軟調な米指標と原油安でドル下押し、ドル円は163.8近辺で安定

軟調な米指標と原油安でドル下押し、ドル円は163.8近辺で安定

USD/JPYはFRBと日銀の政策決定を控え163.64近辺から163.95近辺で推移し、米消費者信頼感の悪化や米国債利回りの低下、米・イラン間の緊張緩和を受けてドルの安全資産需要が後退した。

ファクトチェック
2026-07-27付の複数の同時期の市場レポートにより、この主張の中核要素はすべて直接確認されている。『円は上昇、ドルと原油価格は下落』(Trading Economics)は、米国とイランの緊張緩和と原油安を背景に、円が約163.5まで上昇し、数十年ぶりの安値圏に近い水準にあることを確認している。BigGo Financeのレポートは、介入への警戒感と米長期金利の低下を背景に、ドル円が東京市場で163台半ば(163.45-163.71)の狭いレンジで推移したことを確認している。Trading Economics Chinaのレポートも、アジア通貨の強弱が入り混じる地合いを裏付けている。
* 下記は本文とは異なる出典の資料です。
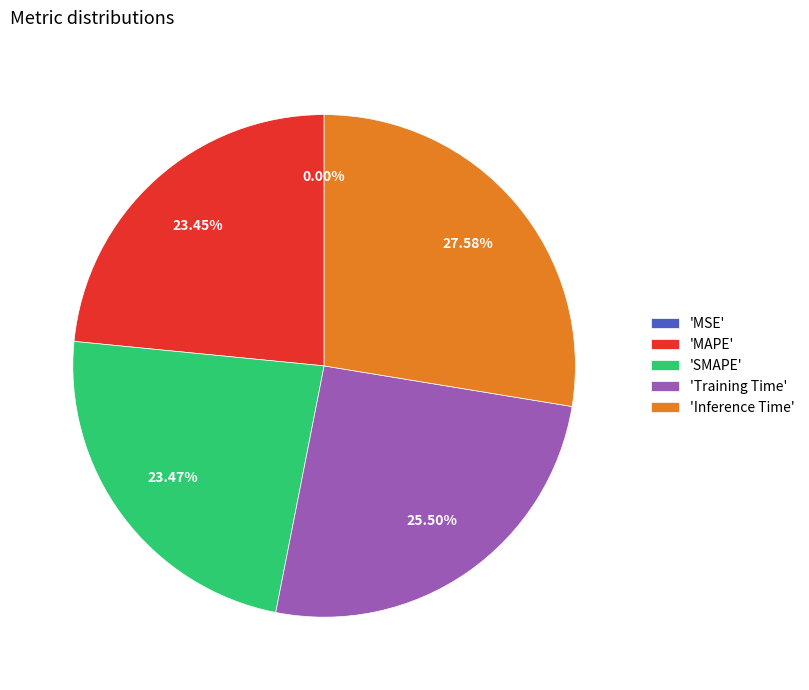

Is the sum of 'Training Time' and 'MAPE' greater than half?

No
これに反する証拠はない。
要約

28日の取引でドル円は163.8近辺で推移した。163.94-163.95まで上昇した後、予想を下回る米経済指標、米長期国債利回りの低下、原油価格の急落を背景にドルが重くなり、163.65近辺まで押し戻された。7月の米消費者信頼感指数は予想を下回る90.8となったほか、米・イラン間の緊張緩和と、原油が1バレル=92ドル超から77.78ドル近辺まで下落したことで、ドルへの安全資産需要が後退した。 その後、ドル円は163.85近辺で落ち着き、前日のニューヨーク終値163.75をやや上回ったものの、7月23日の高値163.99近辺の上値抵抗を明確に突破するには至らなかった。米7年債入札の不調で利回り低下が一服し、取引時間中の安値163.64近辺でショートカバーが入ったことで、ドルの下落は一部抑えられた。 ドルの広範な下落を受けてユーロは日中高値1.1405を付けた後、1.1387まで上昇した一方、EUR/JPYは186.58-186.68近辺まで上昇した。市場では7月29日の米連邦公開市場委員会と日銀会合を前に警戒感が続き、日銀が追加利上げに踏み切るか、据え置きが見込まれるFOMCで反対票が出るかに注目が集まった。

用語解説
  • 安全資産需要: 地政学的または市場の不確実性が高まる局面で、相対的に安全とみなされる資産に投資家の買いが向かうこと。
  • 米連邦公開市場委員会: 米国の金利政策を決定する米連邦準備制度の会合体。
  • 7年債入札: 米財務省が実施する償還期間7年の国債入札で、債券利回りや為替市場に影響を与えることがある。